В романе «Похищенное счастье» юмористическое и сатирическое изображение жизни занимает довольно большое место, юмористическое изображение жизни восходит к народному творчеству.
Если обратиться к тексту романа, то можно выделить в повествовании ситуации и положения сродни анекдотическим.
Многие из них напоминают фольклорное повествование, такова история про Навана Чингиза, который украл вола у богача Шаралдая, привязав передние ноги к телеге, а на задние надев сапоги. Плутовская проделка не только забавна, но и усилена мотивом двойного одурачивания богача, свойственным сказкам: когда Шаралдай стал искать по следам обладателя сапог, выяснилось, что они принадлежат его родной дочери.

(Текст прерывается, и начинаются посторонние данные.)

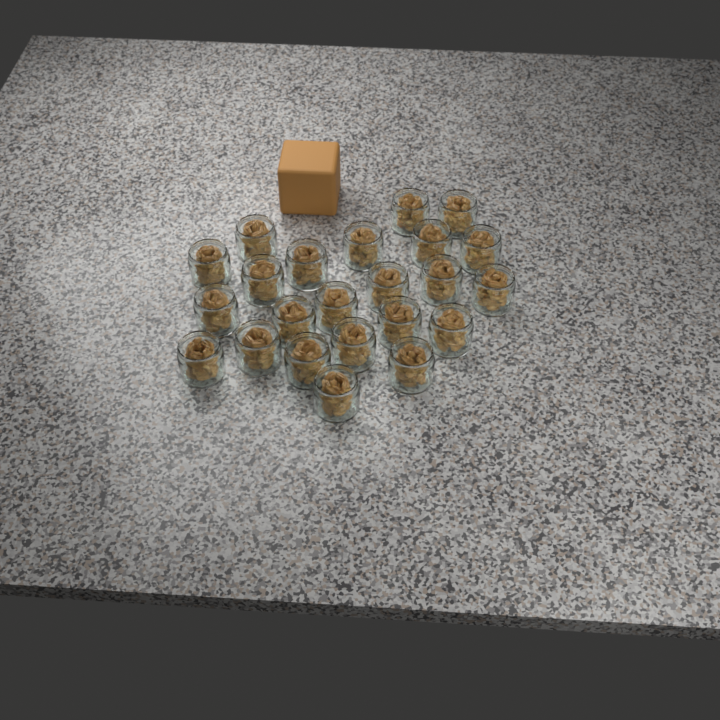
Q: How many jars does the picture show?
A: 23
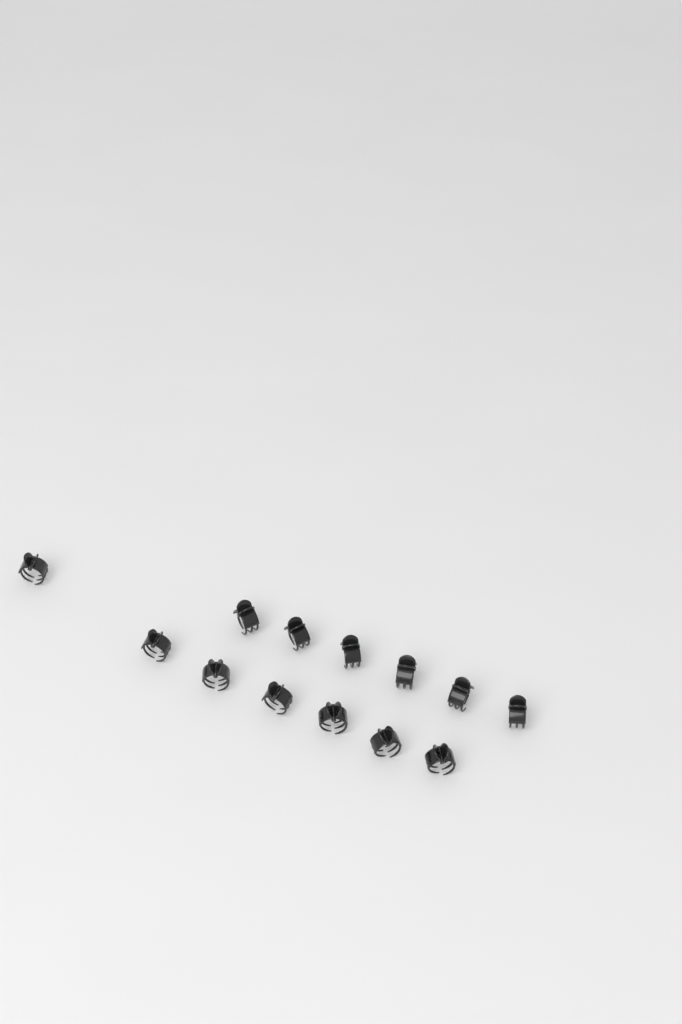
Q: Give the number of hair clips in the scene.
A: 13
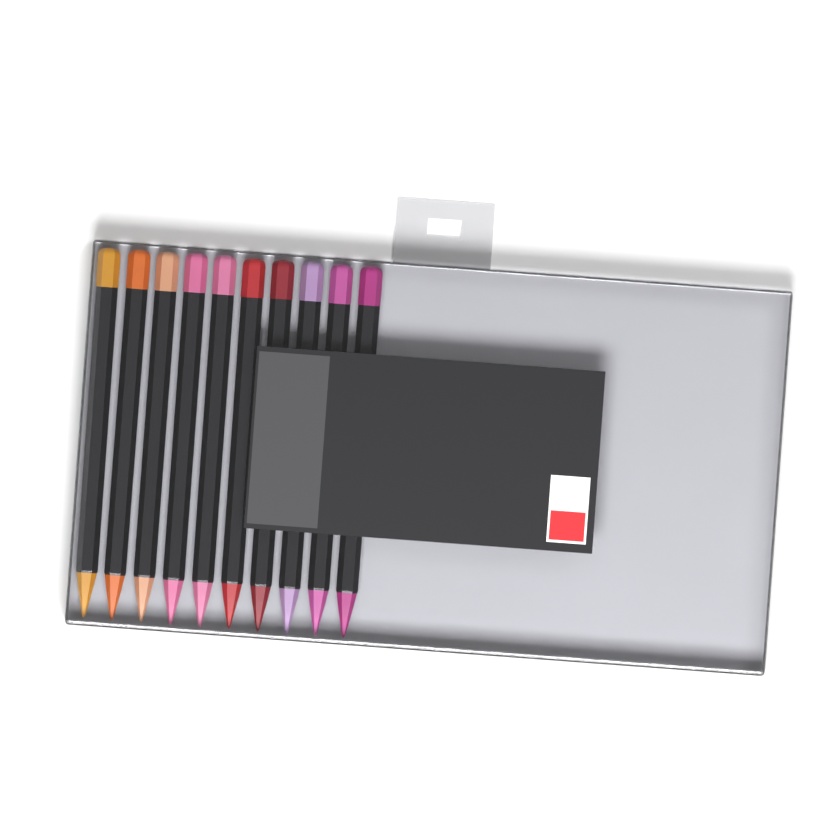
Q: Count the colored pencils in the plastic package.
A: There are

Как известно, в бурятском фольклоре выделяется группа сказок с сюжетом о ловком воре, исследователь Б-Х. Цыбикова пишет о наличии 15 вариантов этого сюжета. В данном случае ситуация восходит именно к этой традиции.
Драматична юмористическая сценка, где показано плутовство Загды – непременного участника всех ситуаций народного сборища, гуляния, праздника, которые неоднократно осваиваются в романе. Он организатор игры на интерес, и его природа игрока-обманщика выразительно передается и в такой детали, как длинные рукава, куда в нужный момент спора перетекают деньги: «Тиибэшье тэрэнэй ута хамсы амидыршоод байгаа hэн. Арhан тулам доторhо хулуугдаhан мүнгэн hөөргөө сугларшаба түхэлтэй» (Его длинные рукава снова ожили. Деньги, украденные из кожаного мешочка, вернулись обратно).
Образы героев – хитрецов также восходят к традиции, в бурятских бытовых сказках сюжеты о проделках хитрецов были широко распространены, исследователи насчитывают около 40 вариантов.
Триумф Загды, так же как и его крах, вызывает беззлобную усмешку повествователя: «Яhан hээр дундуураа хоер боложо, шанагын шэнээн толгойнь хиидэн, Загдын магнайда сэхэ буушаба. Баяр энеэдэнhээ боложо, уhаташоод байhан тэрэнэй нюдэндэ улаан гал сахилхадал гээд, аргаахан газар шарлажа, Хан-Уула хэлбэлзэхэдэл гээ hэн» (Кость, разбилась под ударом надвое, и позвонок, величиной с ковш, прилетел прямо в лоб Загде. В его глазах, блестевших и еще влажных от радости и смеха, словно сверкнула молния, и на мгновение почудилось, что гора Хан-Уула покачнулась).
Повествователь, стоящий на позиции наблюдателя, позволяет себе и поиронизировать над горе-игроком: «Гурбан үдэр газаа зогсожо, хэлэн дээрээ унда хэхэ сүлөөгүй, пүүнтэ пүүнтээр олоhон зөөриеэ гансата пүүдээр алдахада ямар байлтайб!» (Каково три дня простоять на улице, не имея времени даже попить воды, по фунту-фунтику накопить добро и упустить целым пудом зараз!).
Эта комичная сценка необходимо дополняет картину полной, избыточной народной жизни. В изображении обмана Загды в данном случае нет острой сатиричности, которая появляется при изображении богачей и ноенов. В их изображении очень сильны фольклорные принципы, усилены и подчёркнуты такие отрицательные черты, как глупость и жадность.
В комических ситуациях с сатирической направленностью сила обличения и осмеяния доходит до максимума. Так изображен, к примеру, богач Намдак, чья мелочность и ограниченность становятся объектом сатиры. Самые потайные, интимные сферы его существования безжалостно открываются повествователем на всеобщее обозрение. Порой переходя грань и приближаясь к натуралистическому изображению, повествователь не случайно акцентирует свое внимание на физиологической стороне бытия своего героя, ибо для него всякая духовная сфера невозможна принципиально.